Глава 13
Марина Солодовникова очень удивилась, когда, открыв дверь детективам, увидела не только Волгину и Миндаугаса, но и двух мужчин в штатском, которые оказались следователем и сотрудником полиции. Здесь же, на площадке, топтались двое соседей Марины. Ей объяснили, что это понятые.
Ошарашенная таким поворотом дела, Марина попыталась протестовать, но вскоре поняла, что это бесполезно. Она только всхлипнула, взглянув на ордер.
– У меня обыск? Какой обыск? За что? – Солодовникова укоризненно взглянула на Мирославу, и взгляд ее без слов кричал: «Я вам доверилась, а вы!»
У Мирославы екнуло сердце, точно она и впрямь была в чем-то виновата. Она поспешила успокоить Солодовникову:
– Марина, никакого обыска не будет. Просто вы в присутствии понятых отдадите письма сестры вашего мужа.
– И всё? – спросила та.
– И всё. Просто я, как частный детектив, по закону ничего не имею права изымать. И если вы передадите мне письма в частном порядке, то они не смогут играть никакой роли на суде.
– На суде? – удивилась Солодовникова. – Но ведь убийцы моего мужа нет больше в живых.
– Вот именно, – буркнул Наполеонов и поспешил как можно скорее завершить дело и убраться из квартиры Солодовниковой.

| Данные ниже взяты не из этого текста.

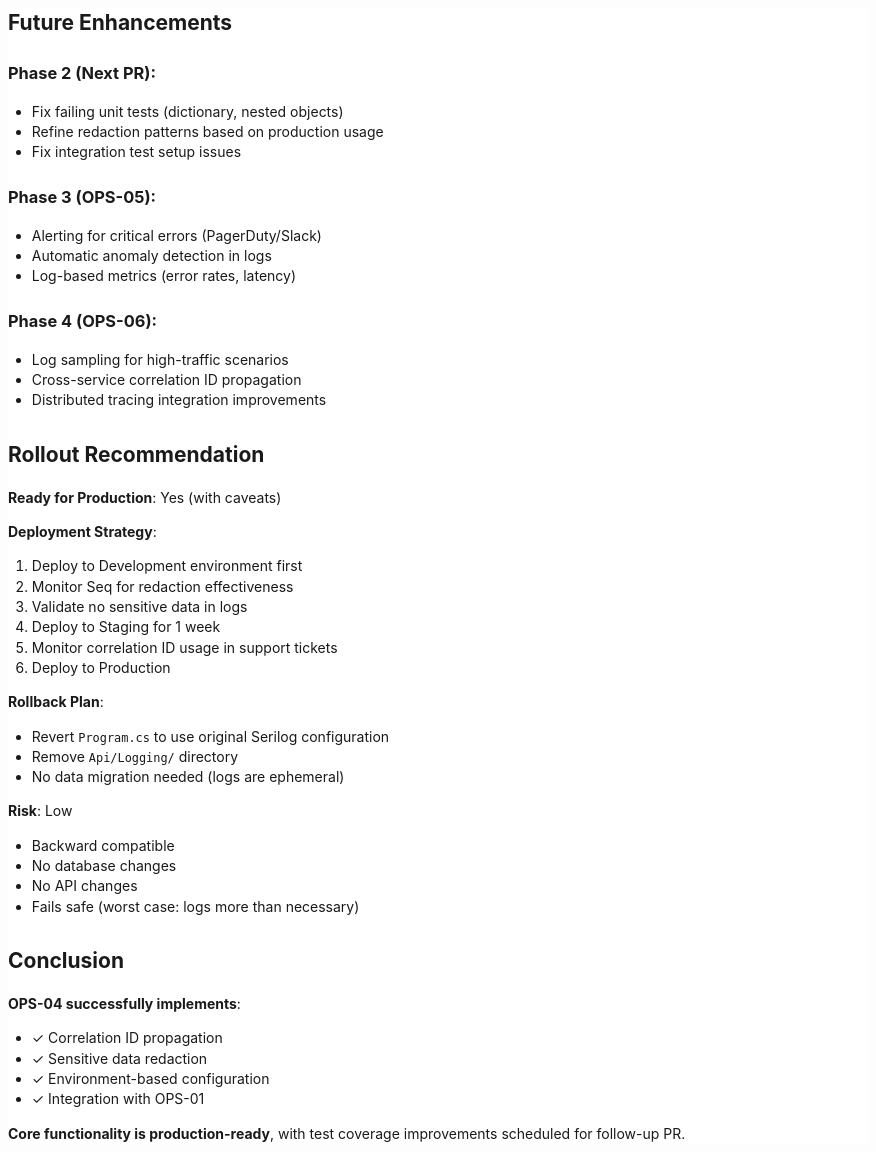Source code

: ## Future Enhancements

### Phase 2 (Next PR):
- Fix failing unit tests (dictionary, nested objects)
- Refine redaction patterns based on production usage
- Fix integration test setup issues

### Phase 3 (OPS-05):
- Alerting for critical errors (PagerDuty/Slack)
- Automatic anomaly detection in logs
- Log-based metrics (error rates, latency)

### Phase 4 (OPS-06):
- Log sampling for high-traffic scenarios
- Cross-service correlation ID propagation
- Distributed tracing integration improvements

## Rollout Recommendation

**Ready for Production**: Yes (with caveats)

**Deployment Strategy**:
1. Deploy to Development environment first
2. Monitor Seq for redaction effectiveness
3. Validate no sensitive data in logs
4. Deploy to Staging for 1 week
5. Monitor correlation ID usage in support tickets
6. Deploy to Production

**Rollback Plan**:
- Revert `Program.cs` to use original Serilog configuration
- Remove `Api/Logging/` directory
- No data migration needed (logs are ephemeral)

**Risk**: Low
- Backward compatible
- No database changes
- No API changes
- Fails safe (worst case: logs more than necessary)

## Conclusion

**OPS-04 successfully implements**:
- ✓ Correlation ID propagation
- ✓ Sensitive data redaction
- ✓ Environment-based configuration
- ✓ Integration with OPS-01

**Core functionality is production-ready**, with test coverage improvements scheduled for follow-up PR.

Вслед за сотрудниками правоохранительных органов квартиру покинул и Миндаугас, тихо шепнув Мирославе:
– Я подожду в машине.
– Хорошо, – кивнула Волгина. Она и сама хотела остаться наедине с Мариной.
И когда это случилось, Мирослава попросила прощения.

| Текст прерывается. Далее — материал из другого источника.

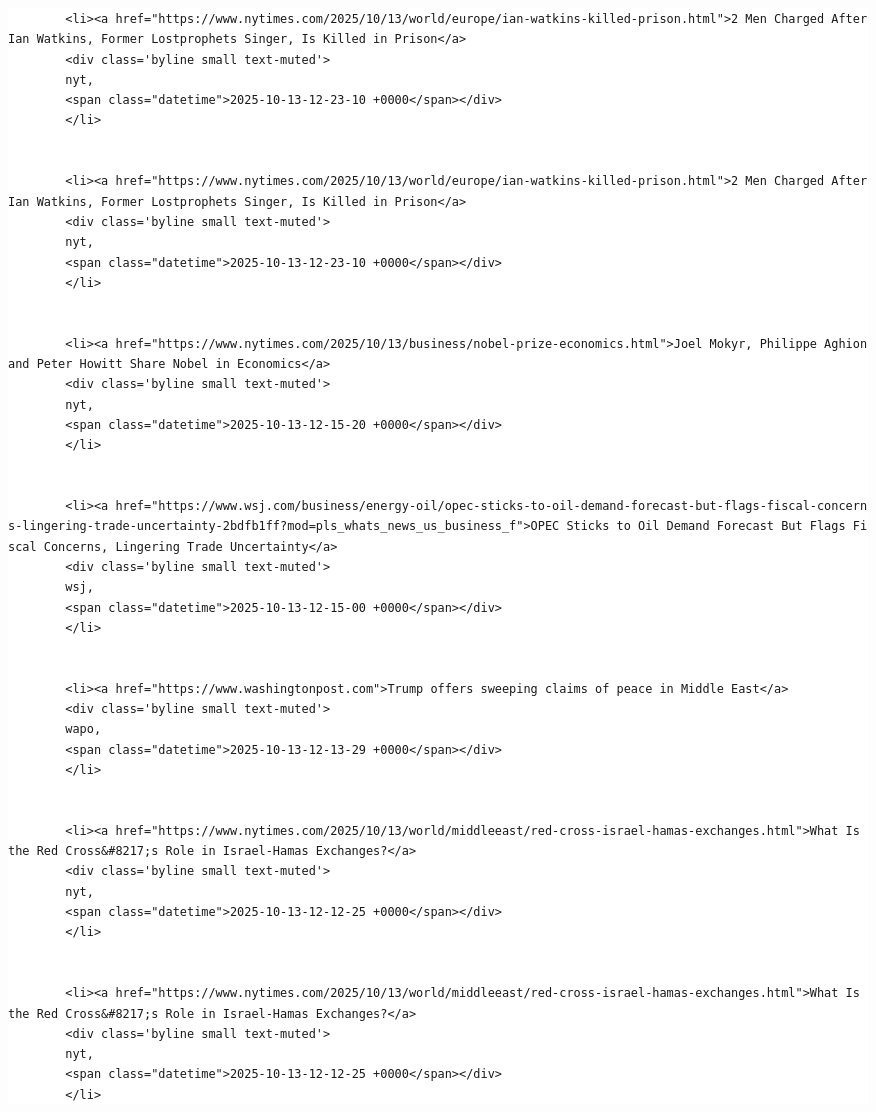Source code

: 
            <li><a href="https://www.nytimes.com/2025/10/13/world/europe/ian-watkins-killed-prison.html">2 Men Charged After Ian Watkins, Former Lostprophets Singer, Is Killed in Prison</a>
            <div class='byline small text-muted'>
            nyt, 
            <span class="datetime">2025-10-13-12-23-10 +0000</span></div>
            </li>
        

            <li><a href="https://www.nytimes.com/2025/10/13/world/europe/ian-watkins-killed-prison.html">2 Men Charged After Ian Watkins, Former Lostprophets Singer, Is Killed in Prison</a>
            <div class='byline small text-muted'>
            nyt, 
            <span class="datetime">2025-10-13-12-23-10 +0000</span></div>
            </li>
        

            <li><a href="https://www.nytimes.com/2025/10/13/business/nobel-prize-economics.html">Joel Mokyr, Philippe Aghion and Peter Howitt Share Nobel in Economics</a>
            <div class='byline small text-muted'>
            nyt, 
            <span class="datetime">2025-10-13-12-15-20 +0000</span></div>
            </li>
        

            <li><a href="https://www.wsj.com/business/energy-oil/opec-sticks-to-oil-demand-forecast-but-flags-fiscal-concerns-lingering-trade-uncertainty-2bdfb1ff?mod=pls_whats_news_us_business_f">OPEC Sticks to Oil Demand Forecast But Flags Fiscal Concerns, Lingering Trade Uncertainty</a>
            <div class='byline small text-muted'>
            wsj, 
            <span class="datetime">2025-10-13-12-15-00 +0000</span></div>
            </li>
        

            <li><a href="https://www.washingtonpost.com">Trump offers sweeping claims of peace in Middle East</a>
            <div class='byline small text-muted'>
            wapo, 
            <span class="datetime">2025-10-13-12-13-29 +0000</span></div>
            </li>
        

            <li><a href="https://www.nytimes.com/2025/10/13/world/middleeast/red-cross-israel-hamas-exchanges.html">What Is the Red Cross&#8217;s Role in Israel-Hamas Exchanges?</a>
            <div class='byline small text-muted'>
            nyt, 
            <span class="datetime">2025-10-13-12-12-25 +0000</span></div>
            </li>
        

            <li><a href="https://www.nytimes.com/2025/10/13/world/middleeast/red-cross-israel-hamas-exchanges.html">What Is the Red Cross&#8217;s Role in Israel-Hamas Exchanges?</a>
            <div class='byline small text-muted'>
            nyt, 
            <span class="datetime">2025-10-13-12-12-25 +0000</span></div>
            </li>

– Марина, простите меня! Я виновата перед вами. Но, поверьте, иначе никак.
Та махнула рукой.
– Если бы я была на вашем месте, – продолжила детектив, – то тоже чувствовала бы удовлетворение, прочитав о том, что случилось с виновником гибели Артема. Но карать может только закон.
– Знаем, – горько усмехнулась Марина, – «Дура лекс, сед лекс», – и перевела, точно детективу перевод был неведом: – «Закон суров, но это закон».
– Я согласна, – сказала Мирослава, – что в вашем случае закон проявил бессилие.
– Только ли в одном нашем случае? – не скрывая злой иронии, спросила Солодовникова.
– Не только, к сожалению.
– Значит, тому, кто прикончил Шиловского, нужно поставить памятник! – выпалила женщина.
– Может, и поставят, – неопределенно отозвалась Волгина и добавила: – Когда-нибудь…
– Что вы имеете в виду? – спросила Солодовникова.
– Ничего. Скажите, а кто-нибудь из ваших родственников или знакомых живет в районе станции метро «Октябрьская»?
– Никто там не живет.
– Подумайте хорошенько, – попросила Мирослава.
– И думать нечего, никто там из наших знакомых и тем более родственников не живет.
– А у вашей свекрови были близкие подруги?
– Только Генриетта Павловна Никольская. Но она живет на улице Солнечной.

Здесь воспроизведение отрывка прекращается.